• _The task_
Copy out every one of the entries below word for word, dropping the pictures from your copy.
───── Input data
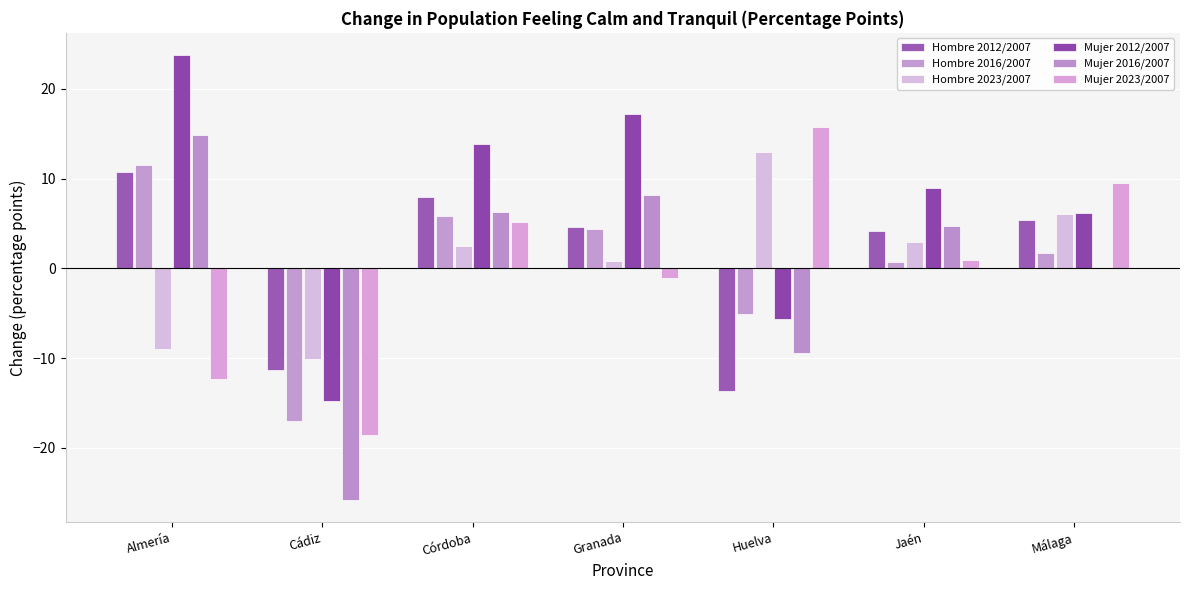

The Hombre 2023/2007 series shows 8.1 at Málaga. True or false?

False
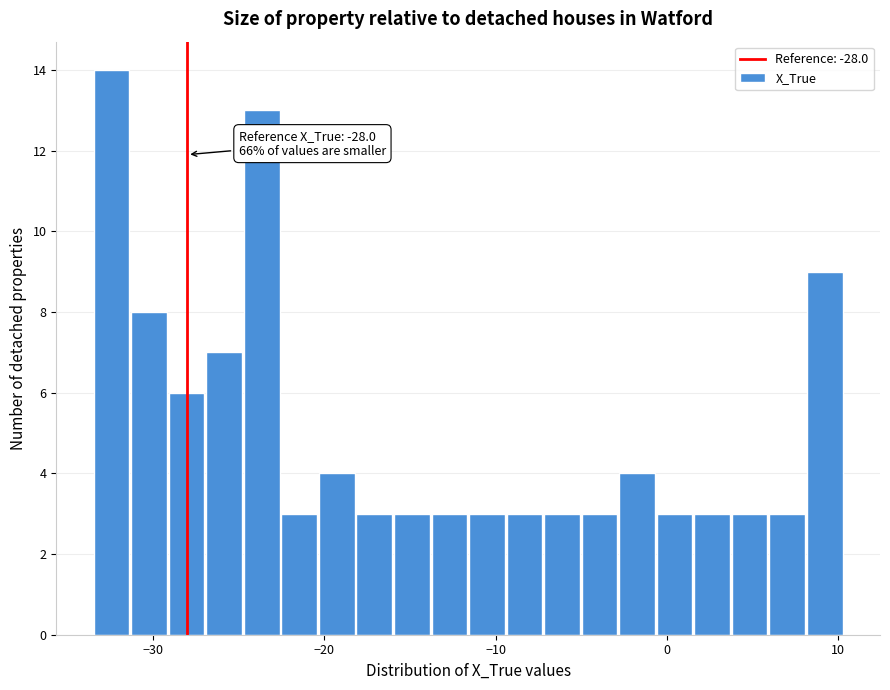

Around what value on the x-axis is the tallest bar? Give the approximate position of its centre, as read against the axis.

-32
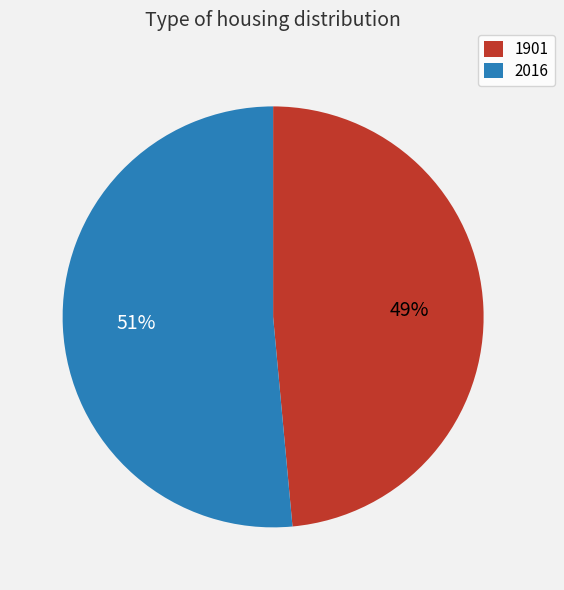

The 2016 slice represents 64% of the pie. True or false?

False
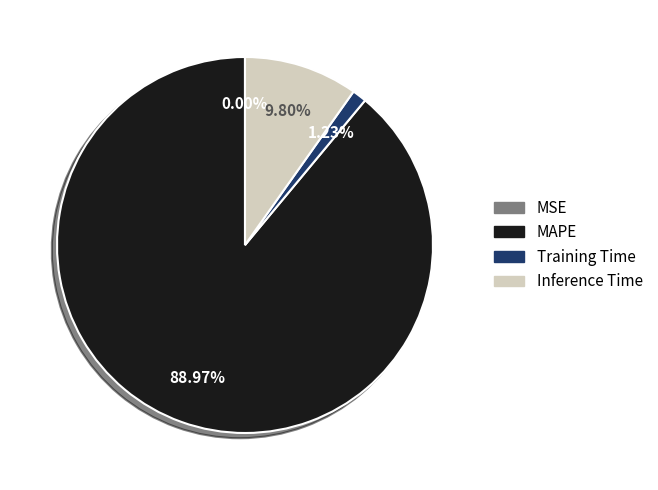

Is MAPE the majority of the pie?

Yes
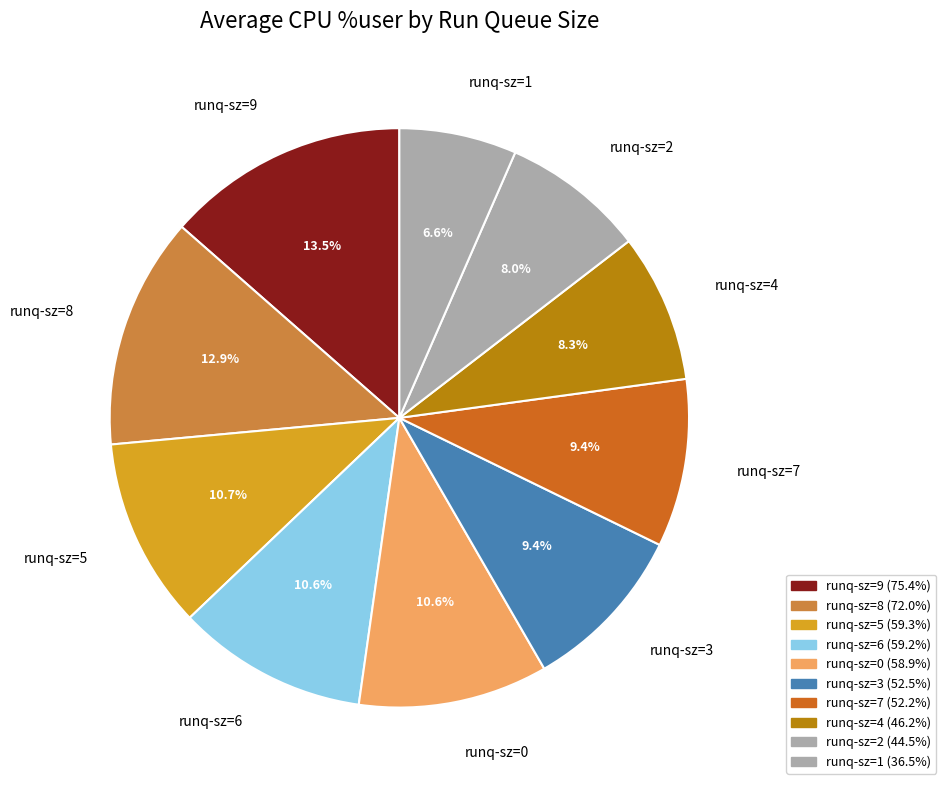

What is the largest slice in the pie chart?

runq-sz=9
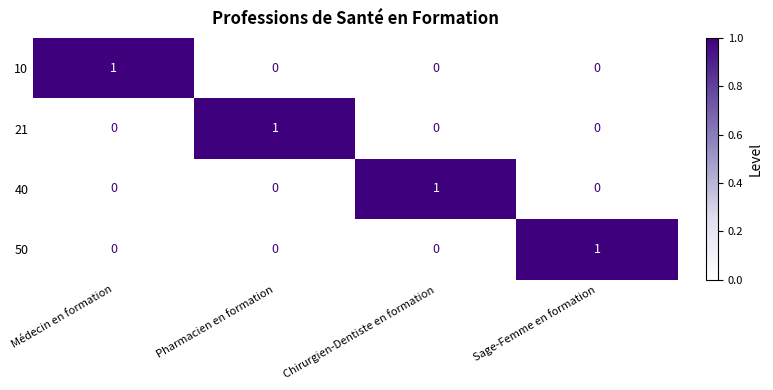

Is it true that 40 equals 0 at Sage-Femme en formation?

True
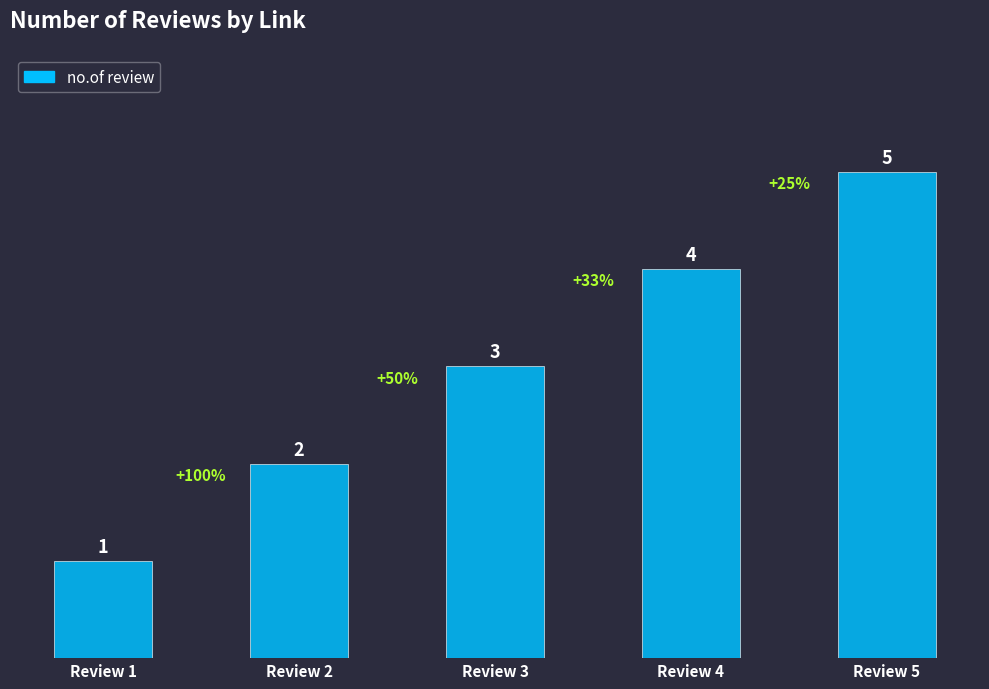

List the labels in order of value, smallest first.

Review 1, Review 2, Review 3, Review 4, Review 5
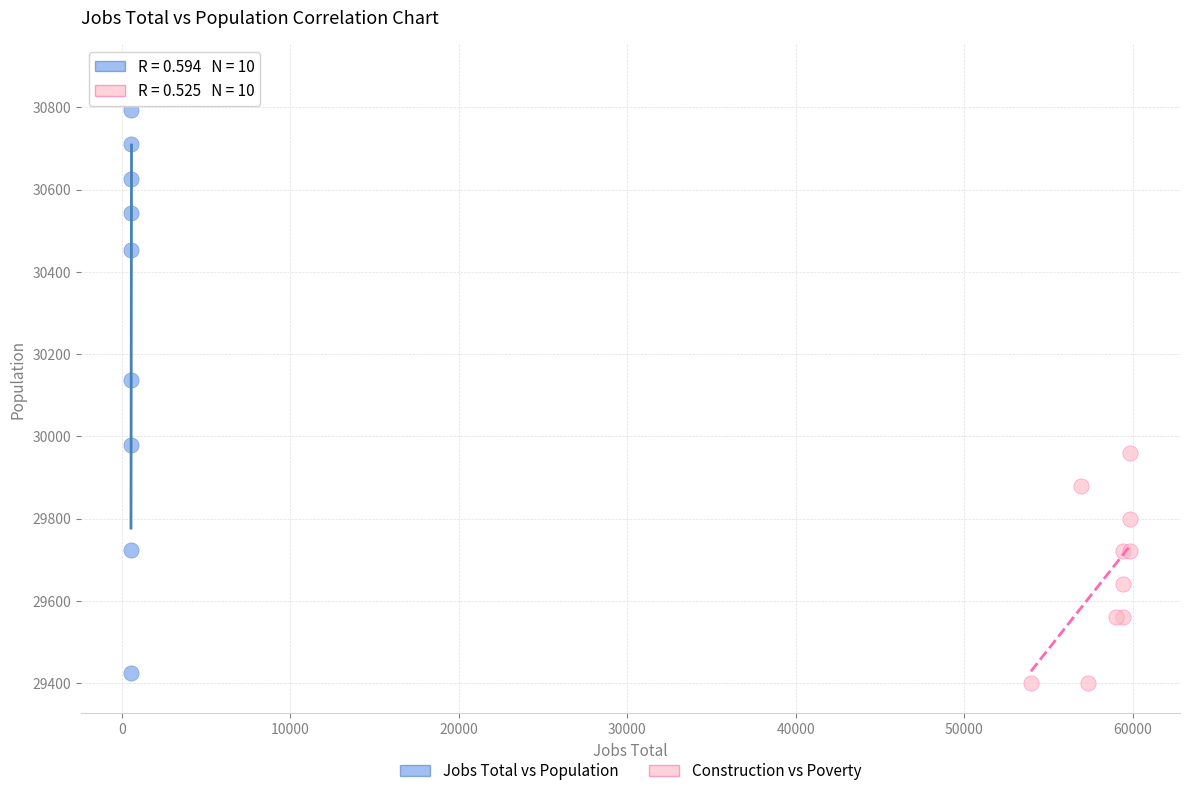

What are all the series names shown in the legend?

Jobs Total vs Population, Construction vs Poverty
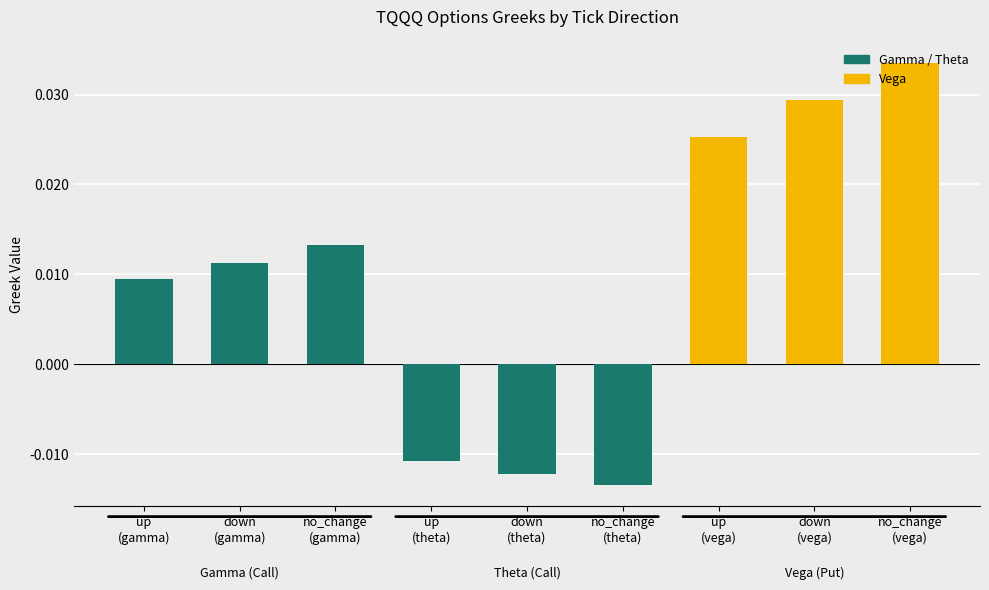

How many values are between 0 and 1?

6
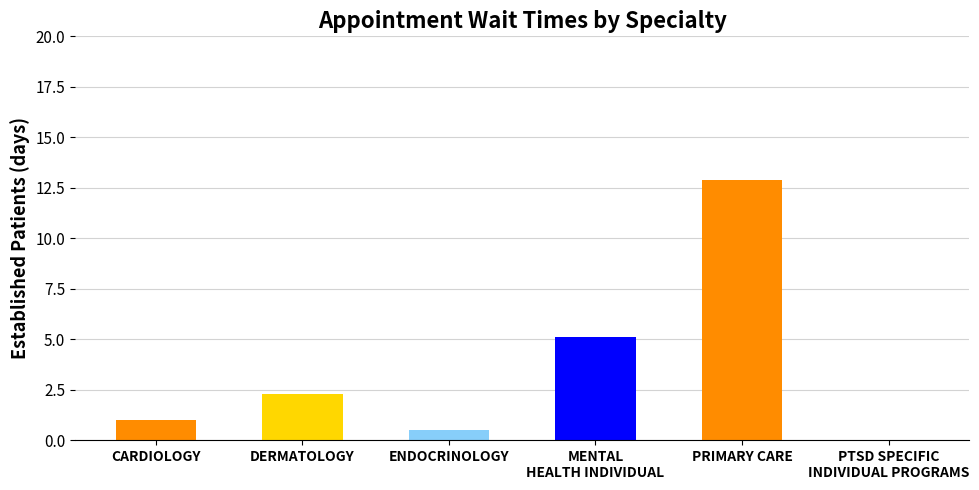

Approximately how many times larger is the value at PRIMARY CARE compared to DERMATOLOGY?

5.6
──────────
• _Written answer_
The Hombre 2023/2007 series shows 8.1 at Málaga. True or false?

False

Around what value on the x-axis is the tallest bar? Give the approximate position of its centre, as read against the axis.

-32

The 2016 slice represents 64% of the pie. True or false?

False

Is MAPE the majority of the pie?

Yes

What is the largest slice in the pie chart?

runq-sz=9

Is it true that 40 equals 0 at Sage-Femme en formation?

True

List the labels in order of value, smallest first.

Review 1, Review 2, Review 3, Review 4, Review 5

What are all the series names shown in the legend?

Jobs Total vs Population, Construction vs Poverty

How many values are between 0 and 1?

6

Approximately how many times larger is the value at PRIMARY CARE compared to DERMATOLOGY?

5.6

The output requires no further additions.